** Job **
Pictures stay out; everything else in the records below is copied exactly.
★ ★ ★
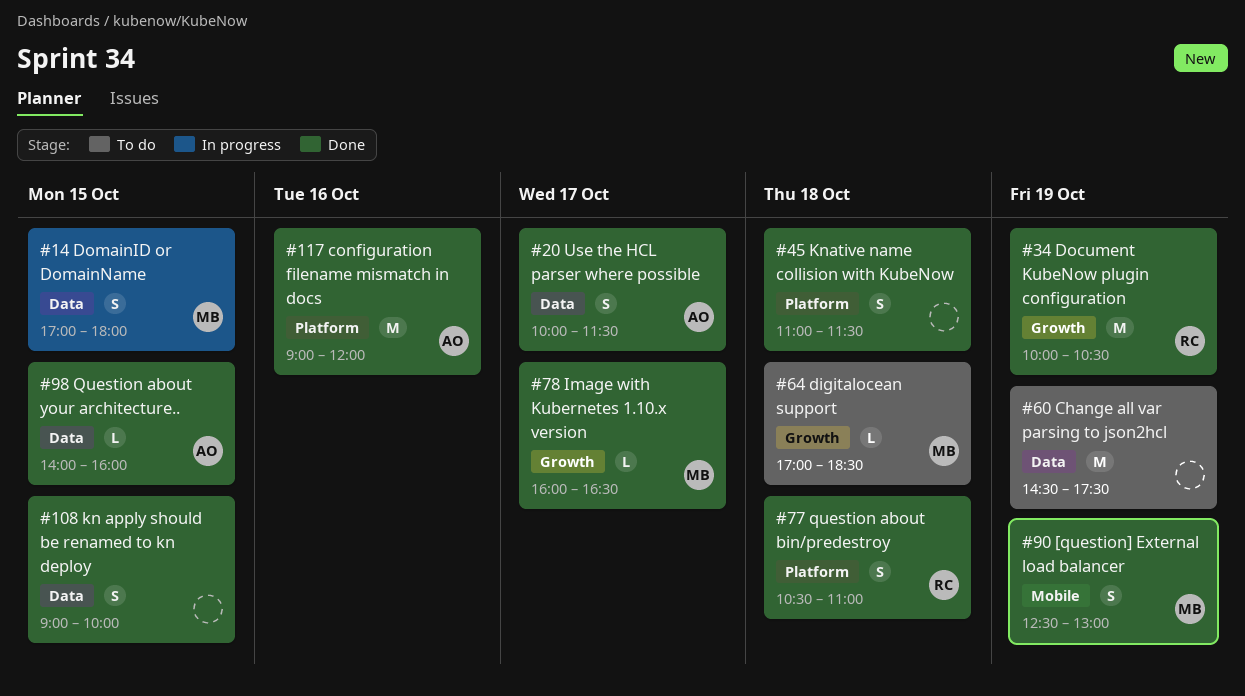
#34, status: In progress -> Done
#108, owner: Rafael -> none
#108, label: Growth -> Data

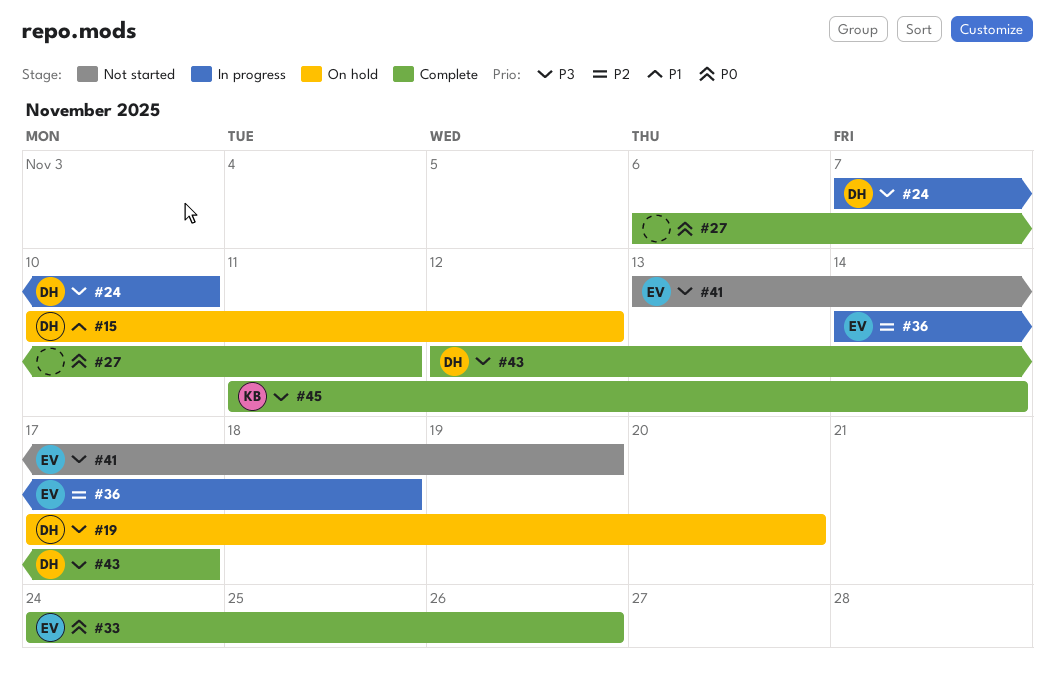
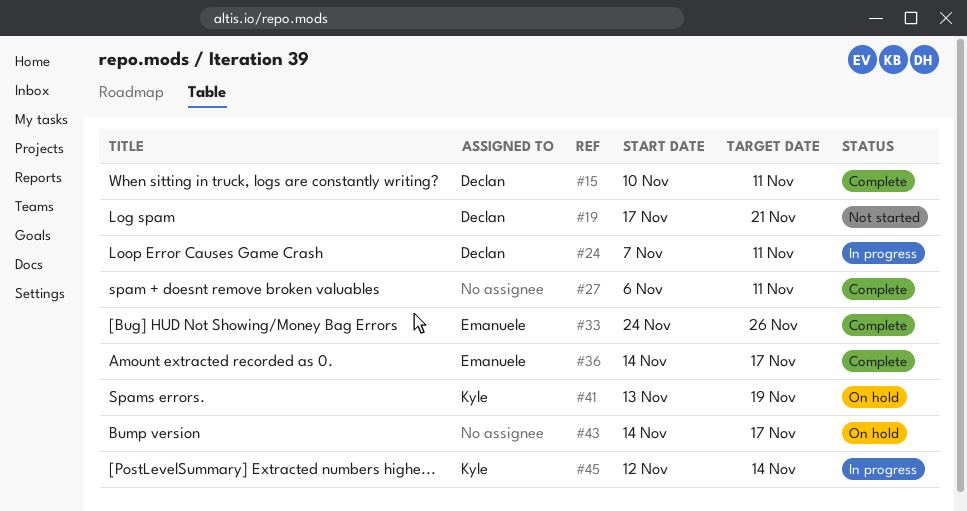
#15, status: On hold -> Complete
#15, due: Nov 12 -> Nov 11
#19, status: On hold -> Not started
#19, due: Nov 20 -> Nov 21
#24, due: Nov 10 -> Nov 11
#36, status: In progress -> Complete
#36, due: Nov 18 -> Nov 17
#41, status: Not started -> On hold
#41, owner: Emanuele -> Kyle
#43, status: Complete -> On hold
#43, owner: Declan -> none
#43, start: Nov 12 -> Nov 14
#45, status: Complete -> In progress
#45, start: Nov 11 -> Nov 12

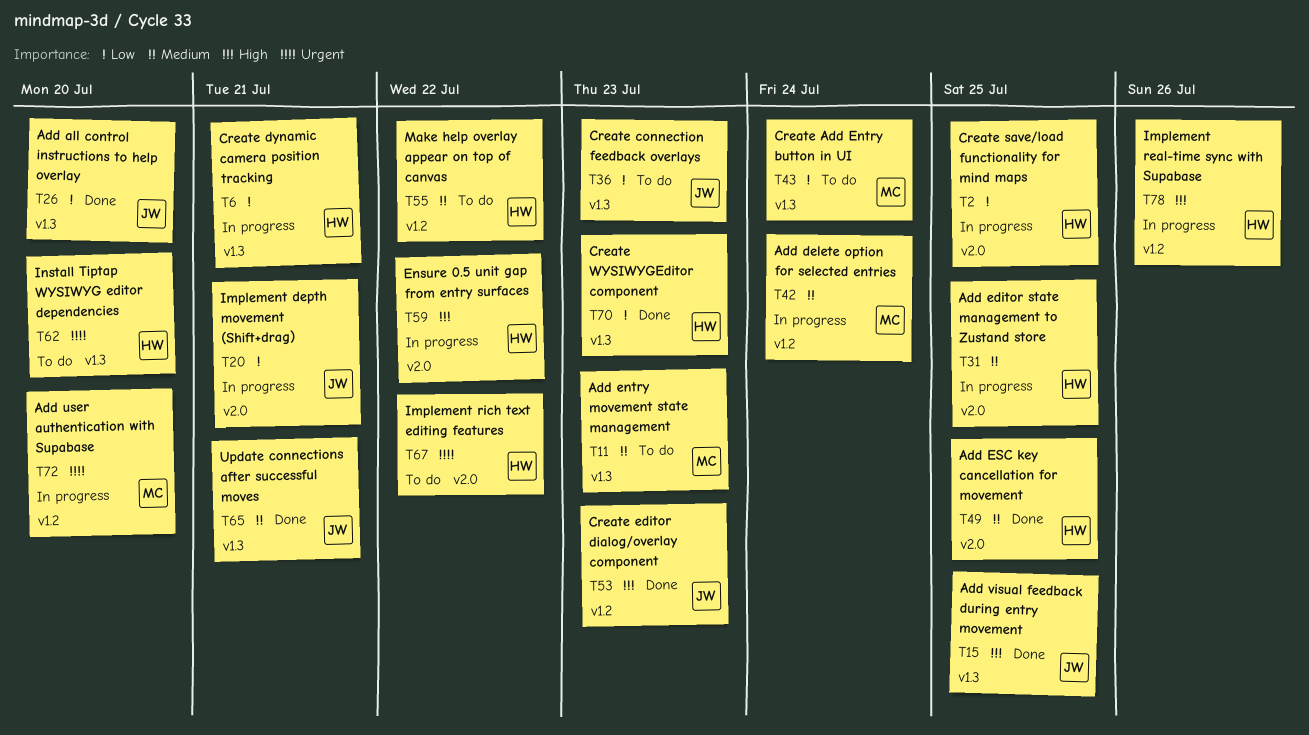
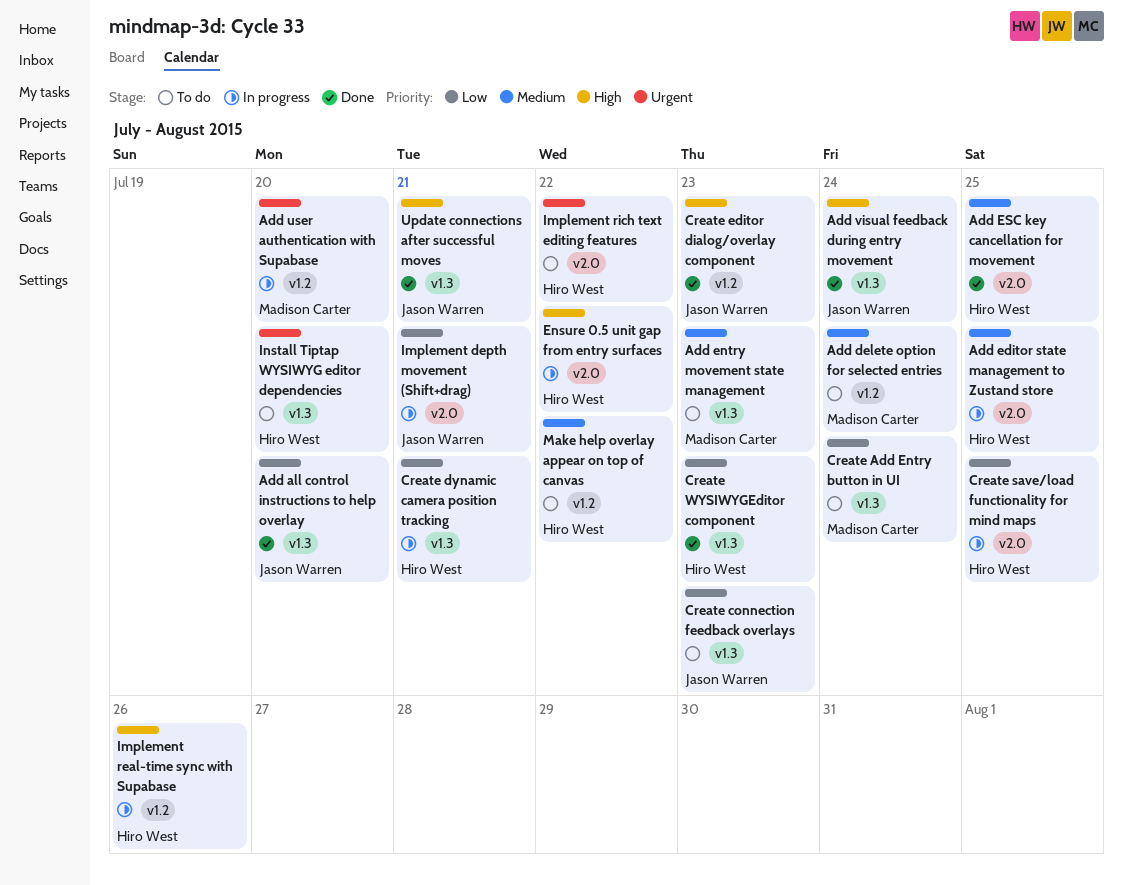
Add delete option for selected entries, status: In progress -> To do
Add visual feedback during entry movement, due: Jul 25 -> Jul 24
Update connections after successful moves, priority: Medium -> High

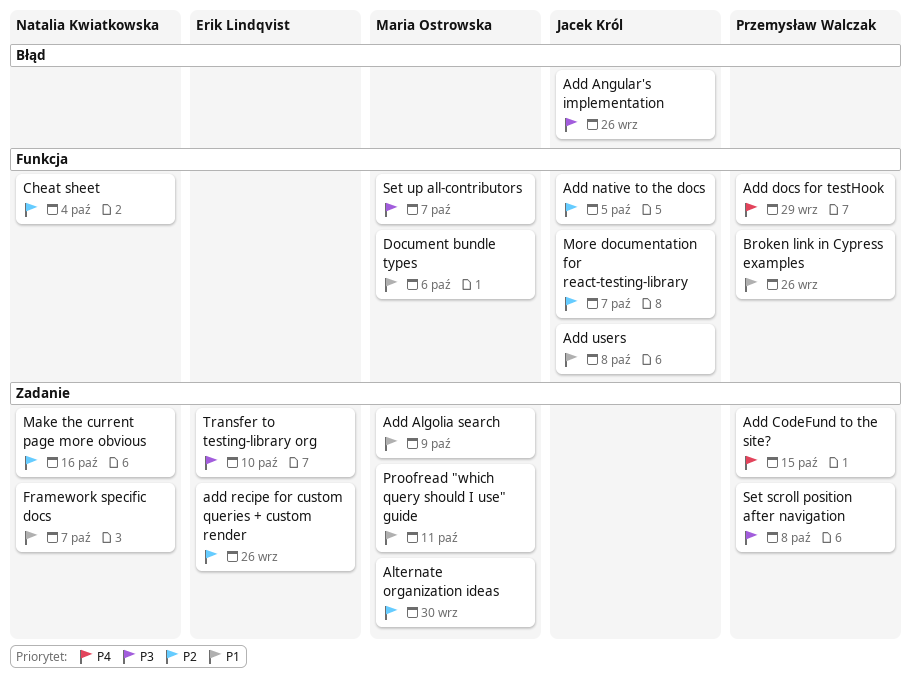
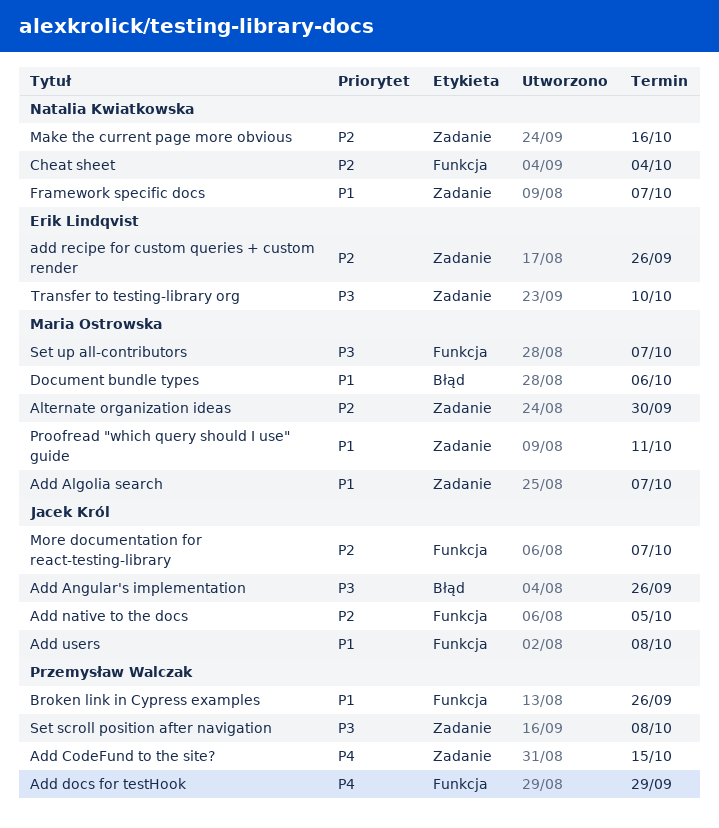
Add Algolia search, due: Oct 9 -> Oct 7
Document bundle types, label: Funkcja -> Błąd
★ ★ ★
** Response for this exercise **
#34, status: In progress -> Done
#108, owner: Rafael -> none
#108, label: Growth -> Data

#15, status: On hold -> Complete
#15, due: Nov 12 -> Nov 11
#19, status: On hold -> Not started
#19, due: Nov 20 -> Nov 21
#24, due: Nov 10 -> Nov 11
#36, status: In progress -> Complete
#36, due: Nov 18 -> Nov 17
#41, status: Not started -> On hold
#41, owner: Emanuele -> Kyle
#43, status: Complete -> On hold
#43, owner: Declan -> none
#43, start: Nov 12 -> Nov 14
#45, status: Complete -> In progress
#45, start: Nov 11 -> Nov 12

Add delete option for selected entries, status: In progress -> To do
Add visual feedback during entry movement, due: Jul 25 -> Jul 24
Update connections after successful moves, priority: Medium -> High

Add Algolia search, due: Oct 9 -> Oct 7
Document bundle types, label: Funkcja -> Błąd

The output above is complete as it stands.